Another church is located nearby. It was also built at the expense of rich merchants — brothers Akindin and Guriy Nazaryev. The location of the temple was chosen next to the estate of patrons. The construction took a long time because of lack of funding. A decade later, Guriy’s sons who owned rich fisheries and supplied red fish and caviar to the capital finally opened it. The outside of the building changed drastically though: the temple was made bigger and got additions. It is notable that Guriy’s sons ordered to decorate the temple with color tiles like in the Orient where they often traveled. As a result, glazed tiles that later became a special feature of Yaroslavl, had been used for the church decoration for the first time. A tiled frieze with the names of the church patrons is also unique. It should be noted that it was not customary at that time.
Another unique church worth visiting was devoted to John the Baptist. It is situated up the Kotorosl river. Its main feature is the master dome which reminds a concave bowl. This building made in 1671 through 1687 is considered to be capping the Yaroslavl architecture school due to nearly all existing church styles that can be seen in it. It is possible to see both color tiles and forged gates as well as murals. By the way, the latter were painted by Dmitriy Plehanov’s team and represent virtually all Bible history from the Creation till the fall of Jericho. Another unique mural can be found at the lower layer of the southern and northern walls. It is a twelve month calendar which features all orthodox saints. And an unusual for that time grass ornamental pattern decorates every part of the temple from benches up to the iconostasis.
When sailing down the Kotorosl river or driving at the direction of Uglich, it is possible to see other temples, for example churches of Nikita the Martyr, Dmitriy Solunskiy, Petr Mitropolit, Nikola Mokry, Tihvin Icon of the Lady, Vladimir Icon of the Lady and others. By the way, there is a monastery in this area named Tolgskiy. It is located 4 miles from the downtown. As a church legend has it, it was founded by bishop Trifon at the place where he had a vision of the Tolgskay Icon of the Lady. Now this icon is kept at the Yaroslavl Art Museum and every year on the 21st of August it is taken to its home cloister. Nowadays we can see the cloister rebuilt which is a result of a fire that destroyed all the early buildings. The reconstruction was funded by Ivan the Terrible who is said to get cured of a leg disease there.
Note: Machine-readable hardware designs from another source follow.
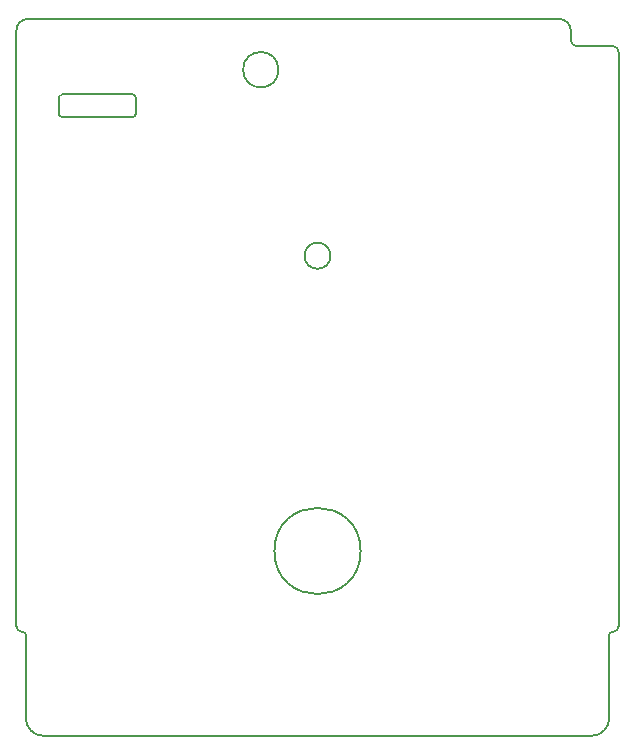
<source format=gbr>
G04 #@! TF.GenerationSoftware,KiCad,Pcbnew,(6.0.8)*
G04 #@! TF.CreationDate,2023-01-17T04:08:54-05:00*
G04 #@! TF.ProjectId,DMG-KGDU-10+,444d472d-4b47-4445-952d-31302b2e6b69,rev?*
G04 #@! TF.SameCoordinates,Original*
G04 #@! TF.FileFunction,Profile,NP*
%FSLAX46Y46*%
G04 Gerber Fmt 4.6, Leading zero omitted, Abs format (unit mm)*
G04 Created by KiCad (PCBNEW (6.0.8)) date 2023-01-17 04:08:54*
%MOMM*%
%LPD*%
G01*
G04 APERTURE LIST*
G04 #@! TA.AperFunction,Profile*
%ADD10C,0.200000*%
G04 #@! TD*
G04 APERTURE END LIST*
D10*
X167620000Y-71602000D02*
X164570000Y-71602000D01*
X163070000Y-69302000D02*
X118119000Y-69302000D01*
X119420439Y-130001559D02*
X165820441Y-130002435D01*
X164070000Y-70302000D02*
X164070000Y-71102000D01*
X117119000Y-70302000D02*
X117120000Y-120702000D01*
X143720000Y-89352000D02*
G75*
G03*
X143720000Y-89352000I-1100000J0D01*
G01*
X146270000Y-114352000D02*
G75*
G03*
X146270000Y-114352000I-3650000J0D01*
G01*
X168120000Y-120702000D02*
X168120000Y-72102000D01*
X120969000Y-75702000D02*
X126969000Y-75702000D01*
X167570000Y-121202000D02*
G75*
G03*
X167320000Y-121452000I0J-250000D01*
G01*
X120969000Y-75702000D02*
G75*
G03*
X120719000Y-75952000I0J-250000D01*
G01*
X127219000Y-75952000D02*
G75*
G03*
X126969000Y-75702000I-250000J0D01*
G01*
X126969000Y-77602000D02*
G75*
G03*
X127219000Y-77352000I0J250000D01*
G01*
X165820441Y-130002402D02*
G75*
G03*
X167320002Y-128501998I-441J1500002D01*
G01*
X167320002Y-128501998D02*
X167320000Y-121452000D01*
X167620000Y-121202000D02*
X167570000Y-121202000D01*
X117920002Y-128501998D02*
X117920000Y-121452000D01*
X117920000Y-121452000D02*
G75*
G03*
X117670000Y-121202000I-250000J0D01*
G01*
X117670000Y-121202000D02*
X117620000Y-121202000D01*
X117120000Y-120702000D02*
G75*
G03*
X117620000Y-121202000I500000J0D01*
G01*
X164070000Y-70302000D02*
G75*
G03*
X163070000Y-69302000I-1000000J0D01*
G01*
X168120000Y-72102000D02*
G75*
G03*
X167620000Y-71602000I-500000J0D01*
G01*
X120719000Y-75952000D02*
X120719000Y-77352000D01*
X120719000Y-77352000D02*
G75*
G03*
X120969000Y-77602000I250000J0D01*
G01*
X139319000Y-73602000D02*
G75*
G03*
X139319000Y-73602000I-1500000J0D01*
G01*
X126969000Y-77602000D02*
X120969000Y-77602000D01*
X167620000Y-121202000D02*
G75*
G03*
X168120000Y-120702000I0J500000D01*
G01*
X118119000Y-69302000D02*
G75*
G03*
X117119000Y-70302000I0J-1000000D01*
G01*
X127219000Y-75952000D02*
X127219000Y-77352000D01*
X117920041Y-128501998D02*
G75*
G03*
X119420439Y-130001559I1499959J398D01*
G01*
X164070000Y-71102000D02*
G75*
G03*
X164570000Y-71602000I500000J0D01*
G01*
M02*

</source>
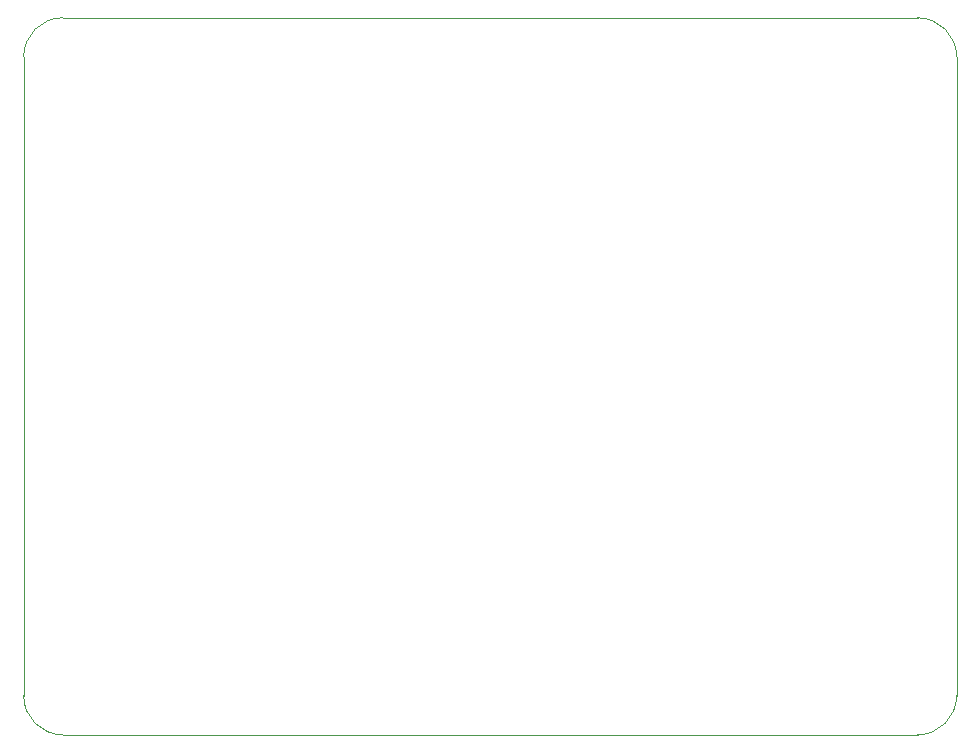
<source format=gbr>
G04 #@! TF.GenerationSoftware,KiCad,Pcbnew,(5.1.5-0-10_14)*
G04 #@! TF.CreationDate,2020-03-25T22:17:50-07:00*
G04 #@! TF.ProjectId,EOGee,454f4765-652e-46b6-9963-61645f706362,rev?*
G04 #@! TF.SameCoordinates,Original*
G04 #@! TF.FileFunction,Profile,NP*
%FSLAX46Y46*%
G04 Gerber Fmt 4.6, Leading zero omitted, Abs format (unit mm)*
G04 Created by KiCad (PCBNEW (5.1.5-0-10_14)) date 2020-03-25 22:17:50*
%MOMM*%
%LPD*%
G04 APERTURE LIST*
%ADD10C,0.050000*%
G04 APERTURE END LIST*
D10*
X147066000Y-21336000D02*
G75*
G02X150368000Y-24638000I0J-3302000D01*
G01*
X71374000Y-24638000D02*
G75*
G02X74676000Y-21336000I3302000J0D01*
G01*
X74676000Y-82042000D02*
G75*
G02X71374000Y-78740000I0J3302000D01*
G01*
X150368000Y-78740000D02*
G75*
G02X147066000Y-82042000I-3302000J0D01*
G01*
X147066000Y-21336000D02*
X74676000Y-21336000D01*
X150368000Y-78740000D02*
X150368000Y-24638000D01*
X74676000Y-82042000D02*
X147066000Y-82042000D01*
X71374000Y-24638000D02*
X71374000Y-78740000D01*
M02*

</source>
The oldest building appeared here in 1625. It was the Cathedral of the Exaltation of the Cross. Later a church dedicated to the Lady’s First Entrance to a Temple was built. It is the tomb of Saint Ignatiy Bryanchaninov now.
Fans of arts and music ought to visit a few museums. The first one is a private property and is named the Museum of Music and Time, located at 33A Voljska Naberejna Street. Tourists can see a collection of bells here ranging from small desk bells to church bells with fishing bells, door bells and others in-between. Also ancient clocks, musical instruments, chairs, arm-chairs, mirrors, gramophones and other things can be seen there. Another museum located at the same street represents collections of paintings and medals. Finally, there is the Yaroslavl history museum.